■ **RAW RECORDS**:
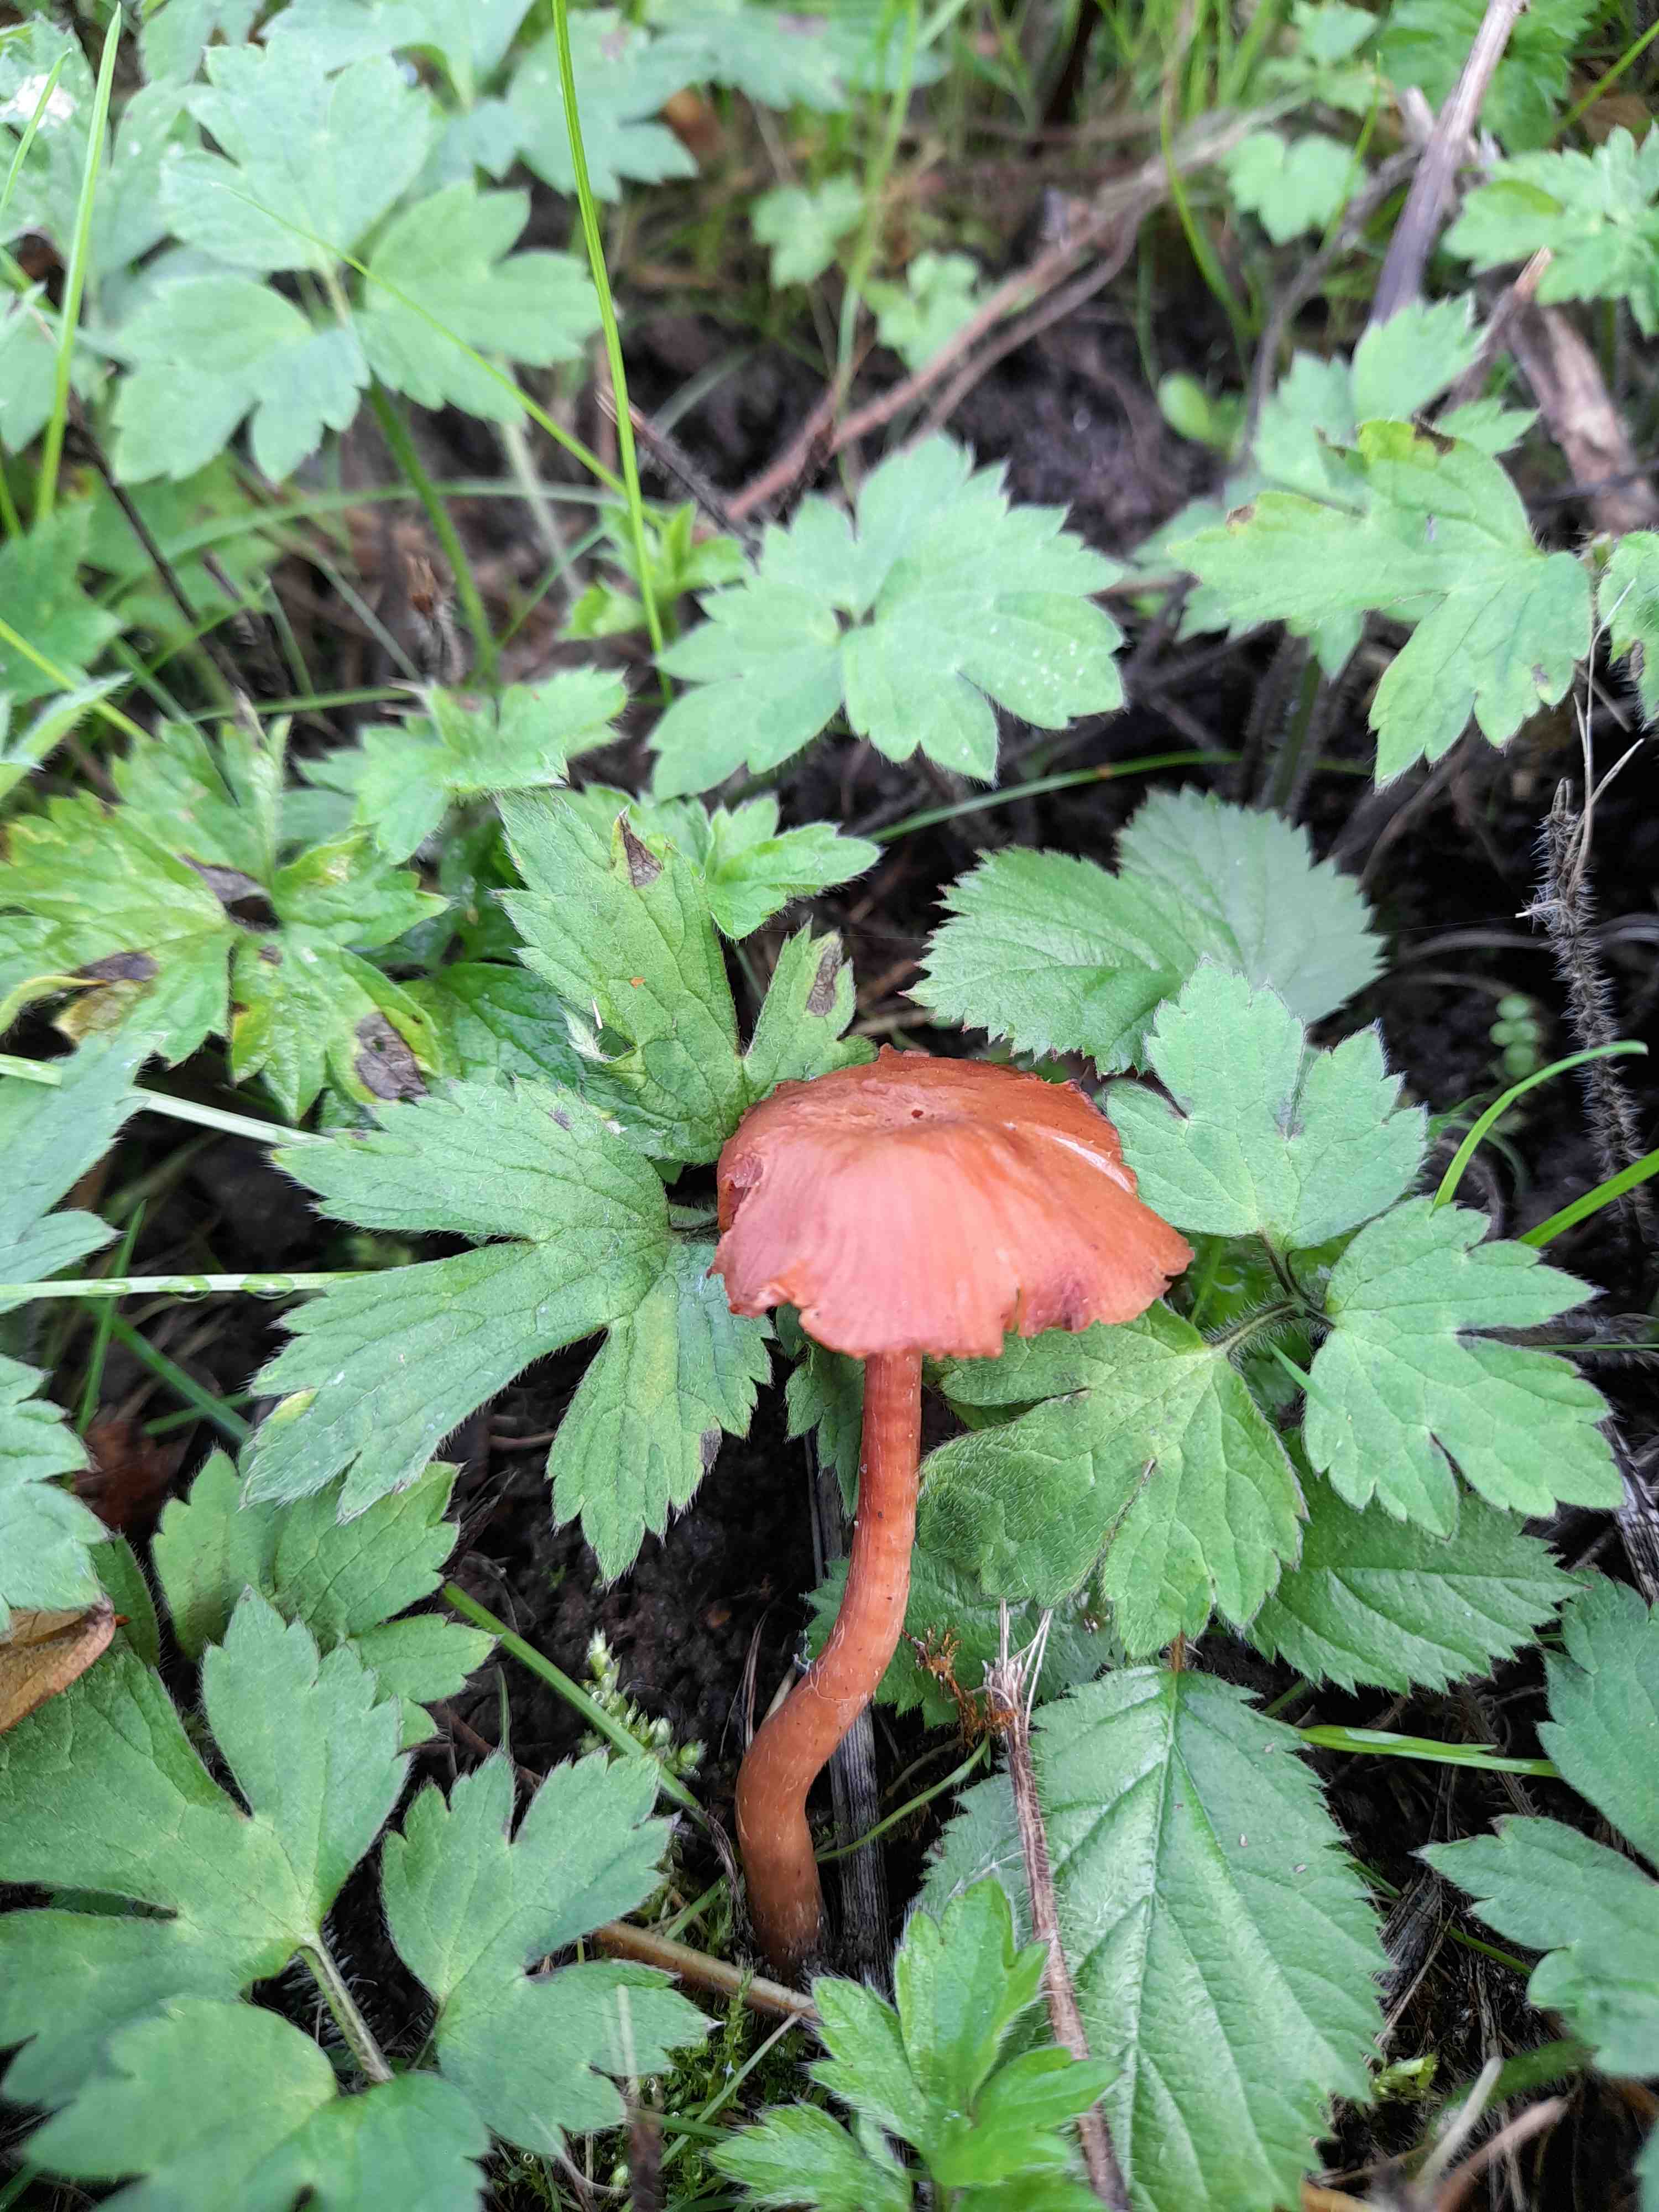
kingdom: Fungi
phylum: Basidiomycota
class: Agaricomycetes
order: Agaricales
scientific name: Agaricales
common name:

■ **WHAT YOU WILL DO**:
Copy every line of the listing above word for word, leaving out the picture.

■ **ANSWER TO THIS EXERCISE**:
kingdom: Fungi
phylum: Basidiomycota
class: Agaricomycetes
order: Agaricales
scientific name: Agaricales
common name:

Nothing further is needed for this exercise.